Extracted text:
┌──

Many retailers used the crypto payment service from TravelbyBit; however, it was dropped after the company merged with Travala in mid-2020. Australia’s oldest, biggest board game retailer in the CBD, Mind Games, gladly accepts Bitcoin via the Lightning Network. You can also learn rock climbing at Melbourne Climbing School, get fit at the women’s-only Fernwood Gym in Bulleen, get your computer fixed at Another World Computer Centre in Coburg or grab some raver gear from Ministry of Style in Collingwood.

If you’re relying on Coinmap’s data, note that some retailers featured have since gone out of business (most likely due to the pandemic), including cult book store Polyester Books, gift shop Vera Chan and various cafes.

Approximately 20 small businesses accept Bitcoin Cash, according to Bitcoin.com, including Japanese wellness clinic Sensu Spa and ties and cufflinks merchant Jay Kirby Ties in the CBD.

└──

Stored data:
┌──

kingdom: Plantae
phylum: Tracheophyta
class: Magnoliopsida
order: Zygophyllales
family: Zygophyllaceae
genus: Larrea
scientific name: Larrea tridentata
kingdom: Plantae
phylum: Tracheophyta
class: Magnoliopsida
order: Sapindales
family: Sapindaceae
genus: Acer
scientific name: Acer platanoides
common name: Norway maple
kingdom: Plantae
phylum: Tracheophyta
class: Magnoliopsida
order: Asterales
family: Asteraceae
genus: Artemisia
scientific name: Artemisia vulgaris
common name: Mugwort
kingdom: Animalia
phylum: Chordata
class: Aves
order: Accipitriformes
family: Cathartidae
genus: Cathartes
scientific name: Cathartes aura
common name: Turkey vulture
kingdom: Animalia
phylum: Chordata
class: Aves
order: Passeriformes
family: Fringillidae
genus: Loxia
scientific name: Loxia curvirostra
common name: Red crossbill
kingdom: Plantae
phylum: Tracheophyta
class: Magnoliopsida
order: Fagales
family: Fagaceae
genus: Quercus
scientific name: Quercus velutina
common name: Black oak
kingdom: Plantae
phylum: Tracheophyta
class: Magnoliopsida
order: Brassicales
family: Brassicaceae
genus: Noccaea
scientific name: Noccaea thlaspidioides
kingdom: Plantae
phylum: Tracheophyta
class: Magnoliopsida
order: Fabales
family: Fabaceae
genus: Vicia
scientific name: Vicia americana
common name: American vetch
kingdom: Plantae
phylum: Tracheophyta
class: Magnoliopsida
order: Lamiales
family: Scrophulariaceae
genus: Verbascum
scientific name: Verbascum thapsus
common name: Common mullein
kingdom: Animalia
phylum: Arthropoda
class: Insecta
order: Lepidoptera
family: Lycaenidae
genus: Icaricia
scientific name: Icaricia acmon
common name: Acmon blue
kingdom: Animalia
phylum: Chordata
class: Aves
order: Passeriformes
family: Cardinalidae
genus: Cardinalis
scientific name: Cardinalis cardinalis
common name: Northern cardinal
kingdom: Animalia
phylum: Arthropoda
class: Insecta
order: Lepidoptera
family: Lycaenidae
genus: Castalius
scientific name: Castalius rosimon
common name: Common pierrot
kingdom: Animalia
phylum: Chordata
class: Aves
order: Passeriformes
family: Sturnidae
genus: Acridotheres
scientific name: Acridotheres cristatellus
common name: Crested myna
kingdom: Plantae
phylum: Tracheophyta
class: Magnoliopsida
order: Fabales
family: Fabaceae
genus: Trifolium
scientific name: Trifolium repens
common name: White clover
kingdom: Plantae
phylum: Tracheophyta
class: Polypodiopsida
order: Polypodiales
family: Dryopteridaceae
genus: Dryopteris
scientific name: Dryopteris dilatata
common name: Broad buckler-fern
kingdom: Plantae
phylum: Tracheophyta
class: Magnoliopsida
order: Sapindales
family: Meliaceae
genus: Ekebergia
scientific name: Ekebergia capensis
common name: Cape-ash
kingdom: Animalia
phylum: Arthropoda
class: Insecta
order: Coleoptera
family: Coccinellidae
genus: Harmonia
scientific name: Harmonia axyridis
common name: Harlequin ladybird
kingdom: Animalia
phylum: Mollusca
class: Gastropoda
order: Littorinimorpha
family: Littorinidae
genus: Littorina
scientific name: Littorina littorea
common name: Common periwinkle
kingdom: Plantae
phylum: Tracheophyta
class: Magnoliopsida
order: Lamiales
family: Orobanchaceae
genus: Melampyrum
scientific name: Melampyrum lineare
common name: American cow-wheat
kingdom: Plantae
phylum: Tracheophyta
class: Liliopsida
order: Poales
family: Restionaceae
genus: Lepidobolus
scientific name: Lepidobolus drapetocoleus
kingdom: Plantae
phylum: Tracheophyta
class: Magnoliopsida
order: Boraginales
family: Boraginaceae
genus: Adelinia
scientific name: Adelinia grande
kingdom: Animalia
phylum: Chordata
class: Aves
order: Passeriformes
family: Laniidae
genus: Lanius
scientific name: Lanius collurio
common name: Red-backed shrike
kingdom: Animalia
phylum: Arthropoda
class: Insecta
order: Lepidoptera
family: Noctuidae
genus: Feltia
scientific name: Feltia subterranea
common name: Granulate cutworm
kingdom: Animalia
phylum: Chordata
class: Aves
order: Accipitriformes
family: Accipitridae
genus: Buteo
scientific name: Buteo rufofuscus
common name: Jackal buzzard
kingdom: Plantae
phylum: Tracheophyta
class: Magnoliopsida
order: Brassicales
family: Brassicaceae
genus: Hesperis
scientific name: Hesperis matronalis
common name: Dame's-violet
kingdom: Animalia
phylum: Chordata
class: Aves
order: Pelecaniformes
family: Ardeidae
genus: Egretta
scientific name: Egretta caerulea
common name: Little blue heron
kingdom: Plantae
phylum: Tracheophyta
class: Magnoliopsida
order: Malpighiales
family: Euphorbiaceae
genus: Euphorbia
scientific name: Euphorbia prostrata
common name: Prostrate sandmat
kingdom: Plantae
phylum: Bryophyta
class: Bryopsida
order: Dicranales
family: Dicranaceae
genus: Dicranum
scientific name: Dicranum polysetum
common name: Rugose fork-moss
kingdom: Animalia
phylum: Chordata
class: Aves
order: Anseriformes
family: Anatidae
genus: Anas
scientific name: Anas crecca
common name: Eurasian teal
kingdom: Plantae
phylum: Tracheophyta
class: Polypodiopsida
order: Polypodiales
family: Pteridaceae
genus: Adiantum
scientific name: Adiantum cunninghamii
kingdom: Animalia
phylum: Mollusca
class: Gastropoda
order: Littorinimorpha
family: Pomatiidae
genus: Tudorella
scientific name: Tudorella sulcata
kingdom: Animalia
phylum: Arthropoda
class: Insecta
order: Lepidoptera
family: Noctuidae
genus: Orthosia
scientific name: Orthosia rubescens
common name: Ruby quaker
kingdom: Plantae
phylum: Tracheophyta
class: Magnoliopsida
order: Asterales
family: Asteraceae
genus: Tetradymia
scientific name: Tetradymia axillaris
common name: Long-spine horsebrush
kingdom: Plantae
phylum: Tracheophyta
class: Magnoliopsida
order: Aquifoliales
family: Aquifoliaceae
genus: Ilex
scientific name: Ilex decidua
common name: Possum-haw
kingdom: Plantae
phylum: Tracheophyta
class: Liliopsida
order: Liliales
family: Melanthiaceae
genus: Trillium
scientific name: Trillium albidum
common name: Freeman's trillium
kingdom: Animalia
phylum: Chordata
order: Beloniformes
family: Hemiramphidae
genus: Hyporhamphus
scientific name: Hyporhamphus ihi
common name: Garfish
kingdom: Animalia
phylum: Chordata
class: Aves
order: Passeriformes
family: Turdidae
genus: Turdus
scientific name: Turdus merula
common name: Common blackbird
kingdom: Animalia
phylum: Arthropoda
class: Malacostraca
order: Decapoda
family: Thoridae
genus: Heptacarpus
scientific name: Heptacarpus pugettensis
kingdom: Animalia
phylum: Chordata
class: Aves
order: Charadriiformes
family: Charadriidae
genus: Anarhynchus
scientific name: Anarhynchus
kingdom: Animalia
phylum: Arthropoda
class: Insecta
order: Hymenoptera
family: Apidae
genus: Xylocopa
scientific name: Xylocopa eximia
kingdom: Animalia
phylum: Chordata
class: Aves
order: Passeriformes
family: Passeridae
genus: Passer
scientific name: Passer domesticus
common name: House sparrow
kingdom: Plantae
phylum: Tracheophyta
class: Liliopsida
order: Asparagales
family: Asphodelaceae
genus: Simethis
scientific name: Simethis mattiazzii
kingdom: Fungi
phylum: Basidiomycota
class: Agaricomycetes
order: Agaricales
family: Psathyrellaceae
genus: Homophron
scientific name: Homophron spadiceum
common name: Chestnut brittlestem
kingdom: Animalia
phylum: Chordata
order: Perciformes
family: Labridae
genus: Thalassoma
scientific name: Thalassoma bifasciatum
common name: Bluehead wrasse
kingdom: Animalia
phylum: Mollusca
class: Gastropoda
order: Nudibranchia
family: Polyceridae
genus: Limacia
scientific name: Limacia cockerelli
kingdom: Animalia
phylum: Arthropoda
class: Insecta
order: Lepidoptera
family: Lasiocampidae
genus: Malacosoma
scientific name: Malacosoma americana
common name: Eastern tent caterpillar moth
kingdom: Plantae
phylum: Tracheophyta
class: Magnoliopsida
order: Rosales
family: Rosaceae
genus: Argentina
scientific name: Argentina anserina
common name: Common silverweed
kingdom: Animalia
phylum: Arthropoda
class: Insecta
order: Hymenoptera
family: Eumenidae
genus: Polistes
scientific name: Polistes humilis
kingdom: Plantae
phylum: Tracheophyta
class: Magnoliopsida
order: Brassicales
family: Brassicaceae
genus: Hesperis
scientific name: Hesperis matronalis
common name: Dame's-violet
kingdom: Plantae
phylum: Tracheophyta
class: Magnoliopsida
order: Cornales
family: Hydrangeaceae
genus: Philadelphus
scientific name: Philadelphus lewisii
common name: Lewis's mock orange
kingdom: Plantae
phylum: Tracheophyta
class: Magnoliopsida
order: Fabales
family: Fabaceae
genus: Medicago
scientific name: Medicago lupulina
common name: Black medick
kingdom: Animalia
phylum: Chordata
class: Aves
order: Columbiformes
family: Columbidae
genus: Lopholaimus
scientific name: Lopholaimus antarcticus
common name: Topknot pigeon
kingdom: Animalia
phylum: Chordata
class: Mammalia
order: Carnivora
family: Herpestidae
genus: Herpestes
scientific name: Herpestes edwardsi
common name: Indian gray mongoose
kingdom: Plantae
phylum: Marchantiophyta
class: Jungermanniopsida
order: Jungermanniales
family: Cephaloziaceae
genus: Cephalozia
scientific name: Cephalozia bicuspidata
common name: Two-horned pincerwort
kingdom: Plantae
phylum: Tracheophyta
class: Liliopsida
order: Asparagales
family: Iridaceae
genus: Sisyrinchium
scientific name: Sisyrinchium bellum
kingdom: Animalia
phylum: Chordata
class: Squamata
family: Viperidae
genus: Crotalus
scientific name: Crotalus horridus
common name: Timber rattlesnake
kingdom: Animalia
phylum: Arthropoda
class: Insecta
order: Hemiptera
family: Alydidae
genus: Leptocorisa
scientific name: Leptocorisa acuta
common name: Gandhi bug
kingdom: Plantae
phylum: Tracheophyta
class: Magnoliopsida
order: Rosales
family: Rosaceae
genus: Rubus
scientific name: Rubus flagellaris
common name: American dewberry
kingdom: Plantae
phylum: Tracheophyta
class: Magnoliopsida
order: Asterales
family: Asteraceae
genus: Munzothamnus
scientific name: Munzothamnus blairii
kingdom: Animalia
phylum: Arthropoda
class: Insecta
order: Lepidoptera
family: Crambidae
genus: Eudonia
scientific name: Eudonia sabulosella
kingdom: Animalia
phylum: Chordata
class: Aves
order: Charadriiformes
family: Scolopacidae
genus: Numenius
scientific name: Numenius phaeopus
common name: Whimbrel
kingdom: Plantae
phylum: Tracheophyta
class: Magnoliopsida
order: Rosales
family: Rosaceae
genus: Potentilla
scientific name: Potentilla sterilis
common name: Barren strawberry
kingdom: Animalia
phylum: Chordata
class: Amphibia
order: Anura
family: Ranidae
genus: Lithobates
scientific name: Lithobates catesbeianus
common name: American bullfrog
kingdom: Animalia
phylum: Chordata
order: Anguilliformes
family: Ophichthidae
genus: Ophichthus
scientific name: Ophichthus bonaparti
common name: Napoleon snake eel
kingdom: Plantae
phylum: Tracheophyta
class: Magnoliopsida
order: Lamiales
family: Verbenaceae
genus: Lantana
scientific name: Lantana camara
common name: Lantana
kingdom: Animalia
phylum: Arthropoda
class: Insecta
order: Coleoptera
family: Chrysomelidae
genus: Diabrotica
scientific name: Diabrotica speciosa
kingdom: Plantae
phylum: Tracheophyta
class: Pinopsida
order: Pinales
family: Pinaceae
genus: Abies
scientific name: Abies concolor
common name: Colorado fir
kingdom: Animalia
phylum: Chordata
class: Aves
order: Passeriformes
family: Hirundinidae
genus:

└──

Instructions to follow: Set down the entire text above about retailers that accept cryptocurrency, word for word.

Result below:
Many retailers used the crypto payment service from TravelbyBit; however, it was dropped after the company merged with Travala in mid-2020. Australia’s oldest, biggest board game retailer in the CBD, Mind Games, gladly accepts Bitcoin via the Lightning Network. You can also learn rock climbing at Melbourne Climbing School, get fit at the women’s-only Fernwood Gym in Bulleen, get your computer fixed at Another World Computer Centre in Coburg or grab some raver gear from Ministry of Style in Collingwood.

If you’re relying on Coinmap’s data, note that some retailers featured have since gone out of business (most likely due to the pandemic), including cult book store Polyester Books, gift shop Vera Chan and various cafes.

Approximately 20 small businesses accept Bitcoin Cash, according to Bitcoin.com, including Japanese wellness clinic Sensu Spa and ties and cufflinks merchant Jay Kirby Ties in the CBD.